Cyber Incident Victim: CGSEC
Date:
Dec 2020
Location:
Thailand
Summary
A Thai securities trading firm suffered a cyberattack by the ALTDOS group, resulting in the theft of unencrypted financial and customer data alongside file encryption. The attackers demanded 170 BTC, criticizing the company's inadequate security measures, including unencrypted employee credentials and failure to detect suspicious IP access. Despite multiple attempts to contact the firm's directors, the company reportedly ignored communications and blocked the attackers' emails, leading to further unauthorized access. The firm subsequently took its servers offline in response to the breach, which exposed sensitive personal and financial information of clients and employees. ALTDOS emphasized their focus on financial sector targets and avoidance of traditional ransomware due to decryption risks.
| CIA Posture | Motives | Tactics, Techniques & Procedures |
|---|---|---|
| Available to members | 2 motives | 2 techniques |
| Threat Actor | Type | Location |
|---|---|---|
| 1 actor | Available to members | Available to members |
Description
On December 4, 2020, threat actors identifying as ALTDOS breached Country Group Securities (CGSEC), a Thailand Stock Exchange-listed securities trading firm. The attackers exfiltrated sensitive financial records, customer databases, and employee information, later disclosing that the data was stored unencrypted across CGSEC’s systems. ALTDOS claimed to have avoided ransomware deployment, instead encrypting local backup copies with AES-256 while retaining stolen data for extortion. They emphasized exploiting weak server protections, including unencrypted employee workstation credentials stored in a database and failure to detect unauthorized access from blacklisted IP addresses. After receiving no response to initial communications, ALTDOS emailed CGSEC directors on December 5 demanding 170 BTC (~$3 million USD) and subsequently published proof-of-hack data on file-sharing sites when the firm blocked their emails. The group maintained persistent access to CGSEC systems through at least December 6 despite the extortion attempt.

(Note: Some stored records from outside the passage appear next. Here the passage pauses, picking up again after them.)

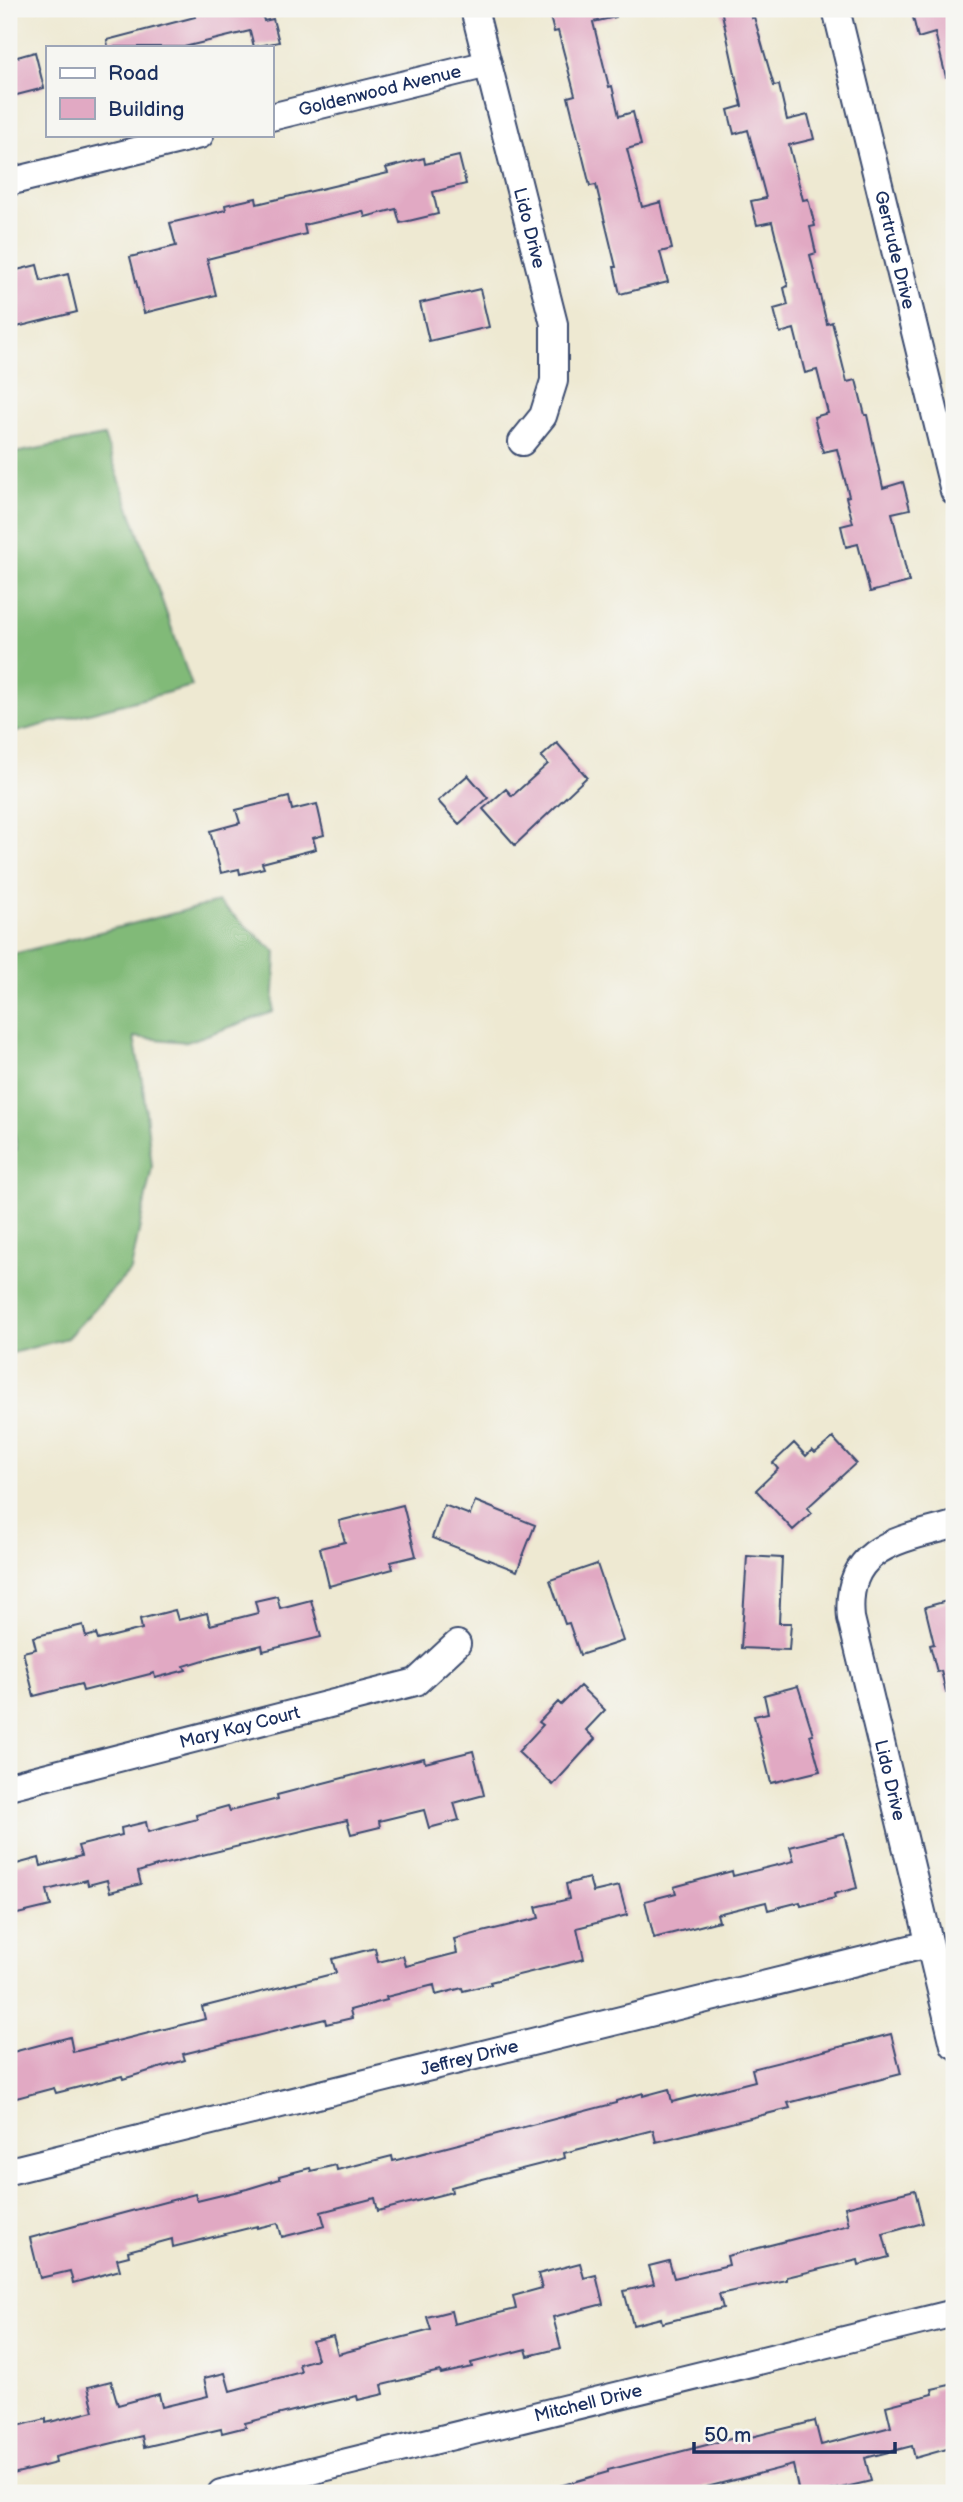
<svg xmlns="http://www.w3.org/2000/svg" width="963" height="2502" font-family="'Balsamiq Sans',sans-serif">
<rect width="100%" height="100%" fill="#f6f6f2"/>
<filter id="ink" filterUnits="userSpaceOnUse"><feTurbulence type="fractalNoise" baseFrequency=".0143" numOctaves="2"/><feDisplacementMap in="SourceGraphic" scale="14" xChannelSelector="R" yChannelSelector="G"/><feConvolveMatrix kernelMatrix="1 2 1 2 8 2 1 2 1" color-interpolation-filters="sRGB"/></filter>
<filter id="wash" filterUnits="userSpaceOnUse"><feTurbulence type="fractalNoise" baseFrequency=".00686" numOctaves="4" result="noise"/><feDisplacementMap in="SourceGraphic" scale="28" xChannelSelector="R" yChannelSelector="G"/><feGaussianBlur stdDeviation="1.57" result="paint"/><feColorMatrix in="noise" values="0 0 0 0 0 0 0 0 0 0 0 0 0 0 0 0 0 1.4 0 .05"/><feComposite in="paint" operator="in"/></filter>
<g filter="url(#wash)">
<rect width="100%" height="100%" fill="#eee9d2"/>
<!-- forest -->
<path fill="#81ba78" stroke="#4e746b" stroke-width="2" d="M 104,436 L 192,686 L 9,734 L 9,454 Z
M 218,902 L 276,952 L 273,1012 L 187,1042 L 134,1037 L 143,1087 L 152,1167 L 131,1270 L 67,1338 L 9,1354 L 9,1152 L 17,1149 L 9,1110 L 9,955 Z"/>
<g id="blocks">
<!-- building -->
<path fill="#e1a9c3" d="M 193,9 L 261,9 L 264,21 L 273,19 L 279,42 L 254,47 L 250,31 L 184,47 L 108,47 L 107,40 L 195,17 Z
M 548,9 L 615,9 L 616,17 L 593,22 L 609,87 L 612,86 L 619,116 L 633,112 L 641,145 L 627,149 L 642,207 L 661,202 L 672,249 L 660,252 L 668,282 L 620,294 L 614,267 L 616,267 L 596,185 L 590,186 L 568,97 L 575,95 L 558,31 L 554,32 Z
M 721,9 L 750,9 L 752,18 L 754,17 L 774,86 L 779,85 L 787,120 L 808,115 L 814,139 L 789,145 L 803,200 L 808,199 L 815,226 L 810,227 L 816,253 L 810,255 L 827,324 L 832,322 L 847,382 L 856,380 L 865,415 L 867,415 L 883,488 L 903,482 L 910,509 L 892,513 L 909,582 L 870,592 L 858,544 L 846,547 L 841,526 L 853,523 L 846,497 L 849,496 L 837,449 L 823,452 L 814,417 L 828,413 L 817,370 L 805,373 L 794,329 L 780,333 L 774,309 L 788,305 L 784,288 L 788,286 L 772,222 L 757,225 L 751,201 L 766,198 L 748,130 L 734,134 L 728,110 L 742,106 Z
M 911,9 L 954,9 L 954,76 L 946,77 L 935,33 L 918,38 Z
M 35,52 L 44,88 L 9,97 L 10,59 Z
M 459,156 L 466,184 L 433,192 L 438,214 L 400,223 L 396,209 L 365,217 L 363,211 L 304,225 L 306,234 L 207,259 L 216,295 L 144,313 L 130,257 L 176,246 L 170,223 L 226,210 L 225,205 L 256,198 L 257,204 L 388,173 L 386,168 L 424,158 L 425,164 Z
M 37,265 L 41,281 L 68,274 L 77,312 L 9,329 L 9,272 Z
M 480,289 L 489,327 L 429,341 L 420,303 Z
M 557,743 L 587,777 L 515,845 L 483,809 L 506,789 L 512,796 L 548,764 L 541,757 Z
M 468,775 L 488,798 L 459,824 L 438,801 Z
M 289,797 L 292,810 L 317,804 L 324,835 L 313,838 L 316,849 L 262,863 L 264,868 L 240,874 L 239,869 L 221,873 L 210,831 L 240,823 L 236,810 Z
M 833,1438 L 856,1463 L 807,1508 L 812,1513 L 793,1530 L 756,1490 L 778,1469 L 773,1463 L 794,1443 L 806,1456 L 812,1450 L 815,1453 Z
M 475,1501 L 535,1525 L 517,1571 L 432,1538 L 444,1505 L 470,1515 Z
M 403,1505 L 416,1556 L 391,1562 L 393,1569 L 329,1586 L 320,1548 L 345,1542 L 339,1521 Z
M 747,1556 L 782,1558 L 779,1623 L 791,1623 L 789,1650 L 741,1648 Z
M 597,1564 L 623,1641 L 580,1655 L 569,1623 L 565,1624 L 550,1580 Z
M 277,1596 L 280,1608 L 311,1600 L 321,1637 L 263,1651 L 262,1645 L 217,1656 L 184,1666 L 186,1670 L 155,1678 L 154,1673 L 83,1691 L 81,1684 L 34,1696 L 23,1652 L 36,1649 L 33,1637 L 83,1625 L 86,1637 L 96,1634 L 98,1640 L 142,1629 L 140,1619 L 175,1610 L 178,1620 L 207,1613 L 210,1625 L 258,1613 L 255,1601 Z
M 954,1599 L 954,1691 L 946,1692 L 941,1671 L 937,1672 L 930,1645 L 934,1644 L 925,1607 Z
M 580,1686 L 605,1710 L 586,1730 L 595,1739 L 553,1785 L 518,1752 L 543,1725 L 539,1722 L 558,1702 L 561,1705 Z
M 798,1686 L 813,1734 L 810,1735 L 820,1771 L 771,1783 L 754,1716 L 768,1713 L 764,1695 Z
M 473,1751 L 484,1795 L 454,1803 L 459,1820 L 429,1828 L 424,1810 L 379,1821 L 380,1827 L 351,1834 L 347,1820 L 157,1866 L 138,1872 L 141,1884 L 110,1892 L 107,1880 L 88,1885 L 87,1880 L 47,1890 L 51,1906 L 9,1916 L 9,1866 L 39,1858 L 41,1866 L 81,1856 L 78,1846 L 122,1835 L 121,1828 L 146,1822 L 148,1832 L 197,1819 L 196,1815 L 228,1806 L 230,1811 L 278,1799 L 277,1795 L 366,1772 L 424,1758 L 425,1763 Z
M 844,1833 L 857,1888 L 834,1894 L 835,1898 L 801,1906 L 800,1902 L 768,1910 L 766,1902 L 717,1914 L 719,1921 L 654,1938 L 645,1901 L 676,1893 L 674,1887 L 732,1871 L 733,1876 L 794,1861 L 790,1847 Z
M 589,1878 L 593,1892 L 619,1886 L 627,1915 L 577,1928 L 584,1959 L 490,1982 L 491,1984 L 463,1991 L 462,1988 L 436,1995 L 434,1985 L 386,1997 L 387,2000 L 350,2010 L 352,2018 L 326,2024 L 325,2019 L 183,2054 L 185,2060 L 123,2079 L 122,2076 L 56,2093 L 54,2088 L 9,2100 L 9,2053 L 70,2037 L 73,2052 L 205,2019 L 202,2007 L 336,1973 L 332,1959 L 375,1948 L 378,1962 L 403,1956 L 406,1966 L 457,1953 L 454,1939 L 539,1918 L 536,1907 L 569,1899 L 566,1884 Z
M 891,2034 L 901,2074 L 788,2103 L 790,2108 L 656,2142 L 653,2130 L 564,2153 L 565,2158 L 451,2187 L 452,2192 L 378,2211 L 375,2198 L 321,2212 L 325,2226 L 282,2237 L 278,2223 L 257,2228 L 257,2226 L 173,2247 L 172,2239 L 128,2251 L 129,2256 L 117,2259 L 120,2270 L 73,2283 L 70,2271 L 40,2278 L 30,2238 L 195,2194 L 197,2201 L 247,2189 L 280,2179 L 279,2176 L 310,2168 L 311,2171 L 336,2165 L 337,2170 L 392,2156 L 393,2161 L 616,2103 L 616,2101 L 643,2093 L 643,2096 L 669,2089 L 672,2102 L 755,2081 L 752,2069 Z
M 915,2190 L 923,2223 L 883,2234 L 889,2257 L 859,2265 L 858,2260 L 787,2277 L 787,2280 L 719,2294 L 723,2308 L 662,2323 L 661,2318 L 633,2325 L 624,2291 L 654,2284 L 649,2266 L 669,2261 L 674,2278 L 729,2265 L 727,2256 L 849,2225 L 845,2207 Z
M 580,2263 L 584,2278 L 596,2275 L 603,2304 L 553,2317 L 561,2348 L 528,2356 L 526,2349 L 471,2363 L 472,2367 L 441,2374 L 440,2371 L 382,2385 L 384,2394 L 358,2400 L 357,2396 L 309,2407 L 245,2423 L 246,2427 L 222,2433 L 221,2429 L 144,2447 L 142,2436 L 55,2457 L 56,2463 L 9,2475 L 9,2428 L 46,2419 L 46,2423 L 94,2411 L 88,2387 L 111,2381 L 118,2405 L 159,2394 L 162,2407 L 208,2396 L 204,2378 L 225,2373 L 230,2391 L 301,2372 L 299,2364 L 317,2359 L 312,2341 L 333,2336 L 338,2354 L 431,2330 L 427,2317 L 451,2311 L 454,2324 L 516,2309 L 513,2296 L 542,2288 L 538,2274 Z
M 954,2384 L 954,2447 L 915,2458 L 912,2446 L 865,2458 L 871,2481 L 820,2493 L 799,2493 L 793,2465 L 683,2493 L 557,2493 L 556,2487 L 608,2472 L 608,2470 L 750,2434 L 751,2437 L 815,2421 L 821,2445 L 891,2427 L 886,2406 L 933,2394 L 932,2389 Z"/>
</g>
</g>
<g filter="url(#ink)">
<use href="#blocks" fill-opacity="0" stroke="#3b4b6f" stroke-width="2"/>
<g fill="none" stroke-linecap="round" stroke-linejoin="round">
<defs>
<g id="minor">
<path id="s1" d="M 474,9 L 554,324 L 554,381 L 543,416 L 522,442"/>
<path id="s2" d="M 836,9 L 954,491"/>
<path id="s3" d="M 271,117 L 488,64"/>
<path d="M 9,182 L 200,135"/>
<path id="s4" d="M 954,1525 C 899,1540 844,1546 851,1618 L 954,2045"/>
<path id="s5" d="M 9,1786 L 416,1682 L 457,1644"/>
<path id="s6" d="M 9,2171 L 929,1944"/>
<path id="s7" d="M 221,2493 L 954,2313"/>
</g>
</defs>
<!-- minor casing -->
<use href="#minor" stroke="#3b4b6f" stroke-width="30"/>
<!-- minor -->
<use href="#minor" stroke="#fff" stroke-width="26"/>
</g>
</g>
<g text-anchor="middle" dominant-baseline="central" stroke-width="6" stroke-linejoin="round" paint-order="stroke">
<!-- street labels -->
<g font-size="18" fill="#1b2f5e" stroke="#f6f6f2">
<text stroke="none"><textPath href="#s3" startOffset="112">Goldenwood Avenue</textPath></text>
<text stroke="none"><textPath href="#s1" startOffset="226">Lido Drive</textPath></text>
<text stroke="none"><textPath href="#s2" startOffset="248">Gertrude Drive</textPath></text>
<text stroke="none"><textPath href="#s5" startOffset="238">Mary Kay Court</textPath></text>
<text stroke="none"><textPath href="#s4" startOffset="324">Lido Drive</textPath></text>
<text stroke="none"><textPath href="#s6" startOffset="474">Jeffrey Drive</textPath></text>
<text stroke="none"><textPath href="#s7" startOffset="378">Mitchell Drive</textPath></text>
</g>
</g>
<!-- margin -->
<rect width="963" height="2502" fill="none" stroke="#f6f6f2" stroke-width="35"/>
<!-- legend -->
<rect x="46" y="46" width="228" height="91" fill="#f6f6f2" stroke="#9ea6b7" stroke-width="2"/>
<rect x="60" y="68" width="35" height="10" fill="#ffffff" stroke="#9ea6b7" stroke-width="2"/>
<text x="108" y="80" font-size="21" fill="#1b2f5e">Road</text>
<rect x="60" y="98" width="35" height="21" fill="#e1a9c3" stroke="#9ea6b7" stroke-width="2"/>
<text x="108" y="116" font-size="21" fill="#1b2f5e">Building</text>
<!-- scale -->
<path d="M694 2442v10h201v-10" fill="none" stroke="#1b2f5e" stroke-width="3.5"/>
<text x="704" y="2442" font-size="21" fill="#1b2f5e" stroke="#f6f6f2" stroke-width="5" paint-order="stroke">50 m</text>
</svg>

CGSEC took its public-facing systems offline by December 4–5, coinciding with DataBreaches.net’s outreach and ALTDOS’s data leaks. The breach exposed customer financial details, employee credentials, and operational records, with attackers highlighting systemic security deficiencies. No public acknowledgment or negotiation occurred from CGSEC management, who allegedly sought to contain disclosure. Operational disruption ensued from the takedown of web servers and possible internal systems. ALTDOS framed the attack as part of a pattern targeting financial sector entities with inadequate data protection measures, asserting that typical ransomware tactics were avoided to prevent file corruption. The incident remained unresolved in public reporting, with no confirmation of data recovery, financial losses, or remediation efforts beyond the observed server shutdowns.